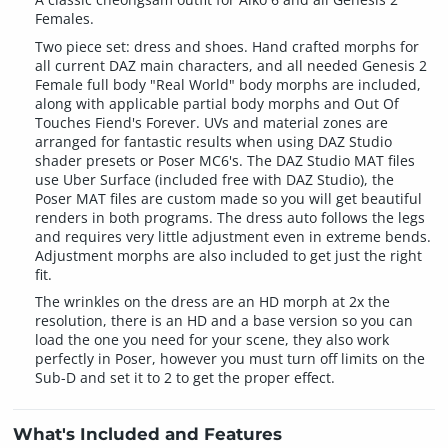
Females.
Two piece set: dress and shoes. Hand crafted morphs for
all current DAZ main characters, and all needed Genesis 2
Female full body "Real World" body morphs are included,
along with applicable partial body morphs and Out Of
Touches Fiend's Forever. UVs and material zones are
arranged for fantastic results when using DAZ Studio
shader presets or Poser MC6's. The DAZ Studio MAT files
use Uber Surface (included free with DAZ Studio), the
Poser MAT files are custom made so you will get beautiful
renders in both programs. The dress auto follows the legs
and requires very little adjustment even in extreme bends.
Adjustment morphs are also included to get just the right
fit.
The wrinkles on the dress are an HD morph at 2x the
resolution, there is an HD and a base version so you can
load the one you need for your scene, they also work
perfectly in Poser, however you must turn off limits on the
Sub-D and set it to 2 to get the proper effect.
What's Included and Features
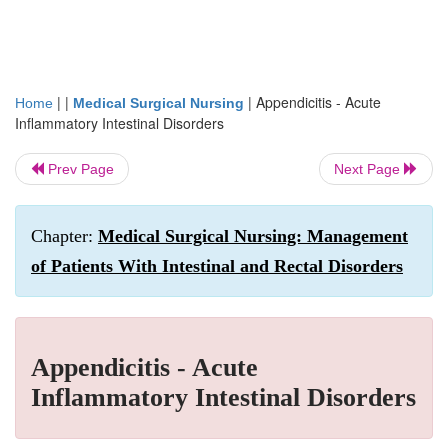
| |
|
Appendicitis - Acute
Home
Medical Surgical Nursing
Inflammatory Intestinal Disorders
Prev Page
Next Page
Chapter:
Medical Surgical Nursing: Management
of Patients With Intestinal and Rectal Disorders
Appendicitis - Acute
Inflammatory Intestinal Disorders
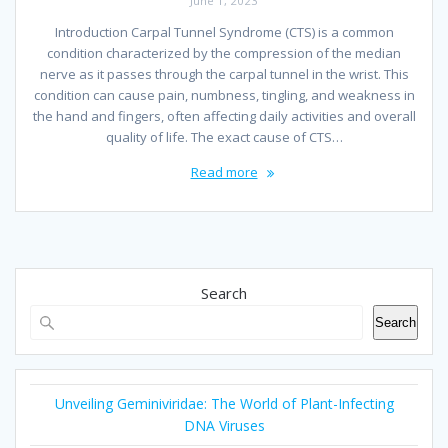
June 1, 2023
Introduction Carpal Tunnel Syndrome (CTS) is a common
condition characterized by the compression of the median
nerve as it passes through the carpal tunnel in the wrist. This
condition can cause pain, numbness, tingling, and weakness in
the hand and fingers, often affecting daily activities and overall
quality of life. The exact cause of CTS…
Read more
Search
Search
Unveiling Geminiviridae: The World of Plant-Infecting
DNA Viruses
____________
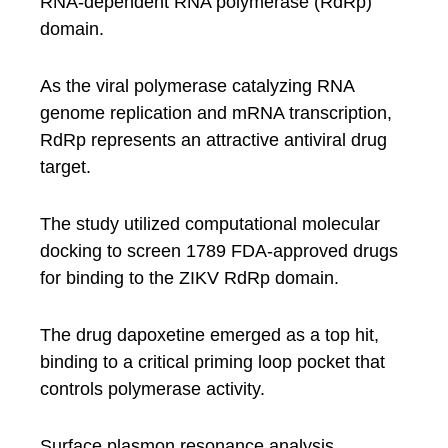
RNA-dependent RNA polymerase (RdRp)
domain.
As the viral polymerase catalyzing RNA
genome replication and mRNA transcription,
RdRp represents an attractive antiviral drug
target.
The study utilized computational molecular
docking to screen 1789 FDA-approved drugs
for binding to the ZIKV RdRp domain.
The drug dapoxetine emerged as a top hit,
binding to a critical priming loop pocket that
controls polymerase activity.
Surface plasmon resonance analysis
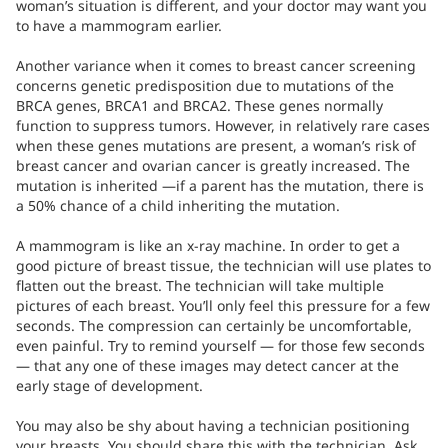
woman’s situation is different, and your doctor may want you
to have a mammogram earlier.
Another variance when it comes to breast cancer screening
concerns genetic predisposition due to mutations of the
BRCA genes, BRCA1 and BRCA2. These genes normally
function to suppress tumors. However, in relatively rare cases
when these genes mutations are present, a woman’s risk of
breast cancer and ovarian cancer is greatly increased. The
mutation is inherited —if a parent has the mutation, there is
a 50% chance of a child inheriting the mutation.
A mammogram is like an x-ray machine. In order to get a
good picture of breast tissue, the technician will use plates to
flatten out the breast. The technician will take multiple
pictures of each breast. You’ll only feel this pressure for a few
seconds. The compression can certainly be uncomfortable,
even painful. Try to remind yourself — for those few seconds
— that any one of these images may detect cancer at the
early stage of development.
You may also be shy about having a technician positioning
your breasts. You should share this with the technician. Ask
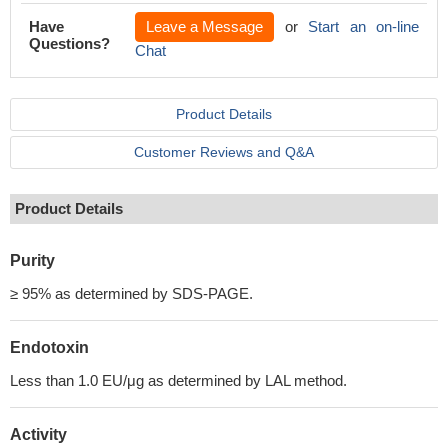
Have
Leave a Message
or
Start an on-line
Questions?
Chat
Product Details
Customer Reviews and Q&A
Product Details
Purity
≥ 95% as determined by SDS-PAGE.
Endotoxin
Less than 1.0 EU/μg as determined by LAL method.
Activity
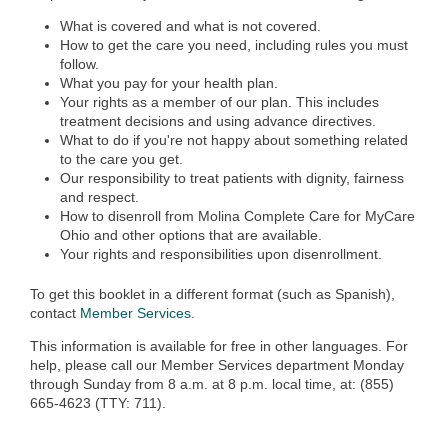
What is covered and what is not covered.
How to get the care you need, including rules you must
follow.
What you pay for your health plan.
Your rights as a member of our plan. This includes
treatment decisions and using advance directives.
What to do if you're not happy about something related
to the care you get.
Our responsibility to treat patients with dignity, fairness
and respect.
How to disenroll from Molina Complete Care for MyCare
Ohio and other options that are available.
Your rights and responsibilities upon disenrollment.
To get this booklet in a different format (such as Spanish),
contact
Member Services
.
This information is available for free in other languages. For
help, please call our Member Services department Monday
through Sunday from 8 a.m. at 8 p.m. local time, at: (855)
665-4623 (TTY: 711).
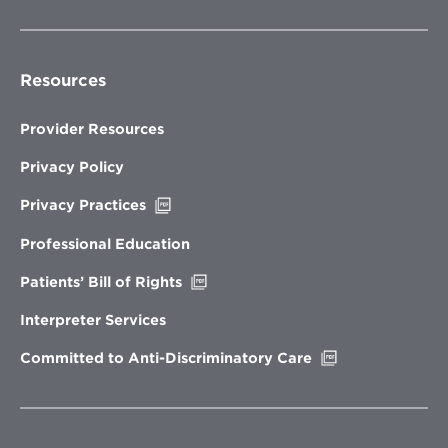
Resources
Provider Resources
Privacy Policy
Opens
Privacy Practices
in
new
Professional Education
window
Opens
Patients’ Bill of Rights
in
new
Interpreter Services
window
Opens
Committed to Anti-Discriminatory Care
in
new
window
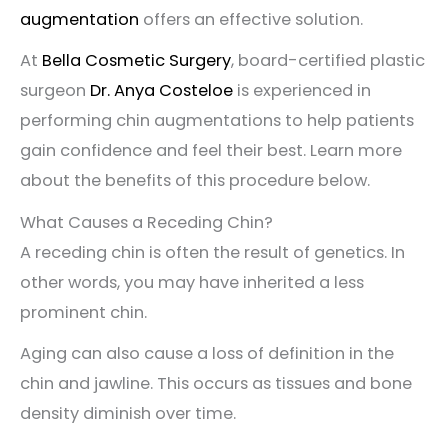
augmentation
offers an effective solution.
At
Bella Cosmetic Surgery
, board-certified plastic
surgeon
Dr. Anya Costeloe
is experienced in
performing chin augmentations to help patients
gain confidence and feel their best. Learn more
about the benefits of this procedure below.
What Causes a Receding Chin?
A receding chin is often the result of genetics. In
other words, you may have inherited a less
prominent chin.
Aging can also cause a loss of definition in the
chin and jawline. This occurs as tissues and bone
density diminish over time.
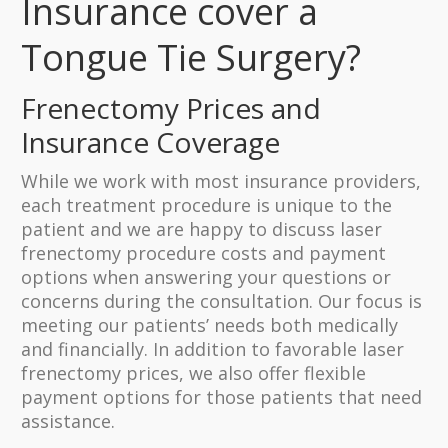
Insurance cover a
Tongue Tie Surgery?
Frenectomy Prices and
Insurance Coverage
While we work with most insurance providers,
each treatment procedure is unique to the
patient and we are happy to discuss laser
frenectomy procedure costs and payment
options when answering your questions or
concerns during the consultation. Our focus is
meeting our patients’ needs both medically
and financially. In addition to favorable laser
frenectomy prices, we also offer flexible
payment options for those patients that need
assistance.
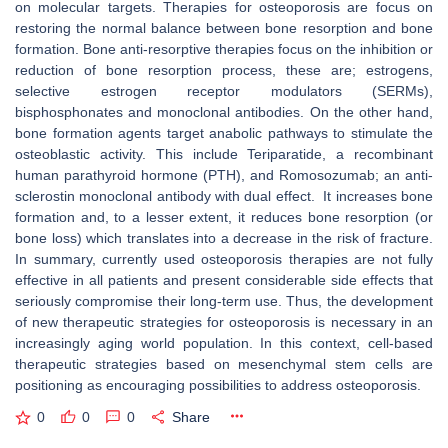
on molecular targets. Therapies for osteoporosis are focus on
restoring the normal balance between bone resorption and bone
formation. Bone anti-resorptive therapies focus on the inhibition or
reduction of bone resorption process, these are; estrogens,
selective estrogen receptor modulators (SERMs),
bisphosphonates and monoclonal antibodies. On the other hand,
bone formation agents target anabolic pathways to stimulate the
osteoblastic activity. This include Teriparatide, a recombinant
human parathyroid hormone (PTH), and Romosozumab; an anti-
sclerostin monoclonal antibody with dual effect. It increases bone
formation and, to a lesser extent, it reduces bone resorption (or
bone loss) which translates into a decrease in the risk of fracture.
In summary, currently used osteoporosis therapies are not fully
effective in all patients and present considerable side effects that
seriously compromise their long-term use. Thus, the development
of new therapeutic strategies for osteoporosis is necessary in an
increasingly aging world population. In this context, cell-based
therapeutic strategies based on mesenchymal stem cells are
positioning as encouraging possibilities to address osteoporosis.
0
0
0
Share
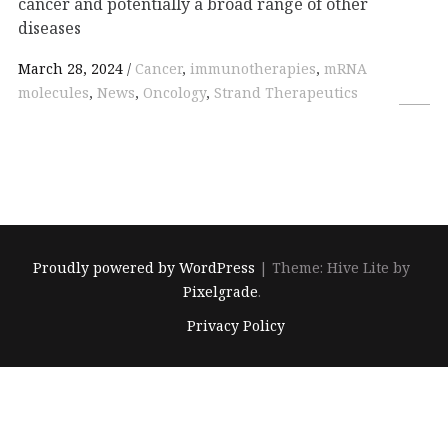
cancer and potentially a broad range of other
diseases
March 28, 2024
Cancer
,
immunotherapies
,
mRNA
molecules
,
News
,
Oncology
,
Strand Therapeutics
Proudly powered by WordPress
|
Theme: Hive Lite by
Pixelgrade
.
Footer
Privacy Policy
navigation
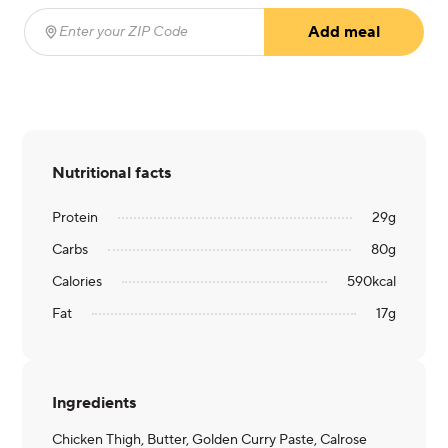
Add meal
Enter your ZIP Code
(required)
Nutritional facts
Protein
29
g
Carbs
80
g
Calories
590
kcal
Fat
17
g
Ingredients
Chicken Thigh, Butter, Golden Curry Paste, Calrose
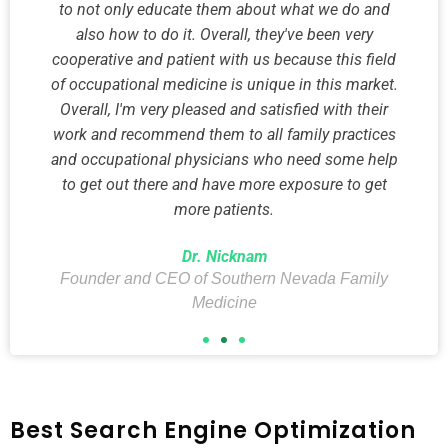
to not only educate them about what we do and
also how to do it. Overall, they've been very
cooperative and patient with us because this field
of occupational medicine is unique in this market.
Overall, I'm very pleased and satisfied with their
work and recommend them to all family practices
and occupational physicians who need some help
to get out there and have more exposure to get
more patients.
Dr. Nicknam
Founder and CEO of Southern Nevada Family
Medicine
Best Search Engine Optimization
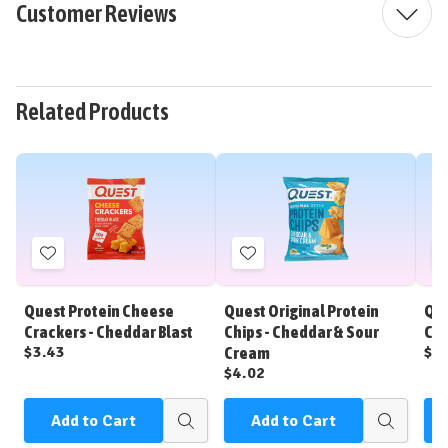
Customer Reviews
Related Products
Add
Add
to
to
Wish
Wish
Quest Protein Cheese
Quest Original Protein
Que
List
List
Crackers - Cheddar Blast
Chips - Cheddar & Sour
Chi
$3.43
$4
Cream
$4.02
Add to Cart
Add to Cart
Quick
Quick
____________
Prompt:
Read through the entries above, and wherever a line holds the string "osteoporosis", copy it.

Task response:
on molecular targets. Therapies for osteoporosis are focus on
In summary, currently used osteoporosis therapies are not fully
of new therapeutic strategies for osteoporosis is necessary in an
positioning as encouraging possibilities to address osteoporosis.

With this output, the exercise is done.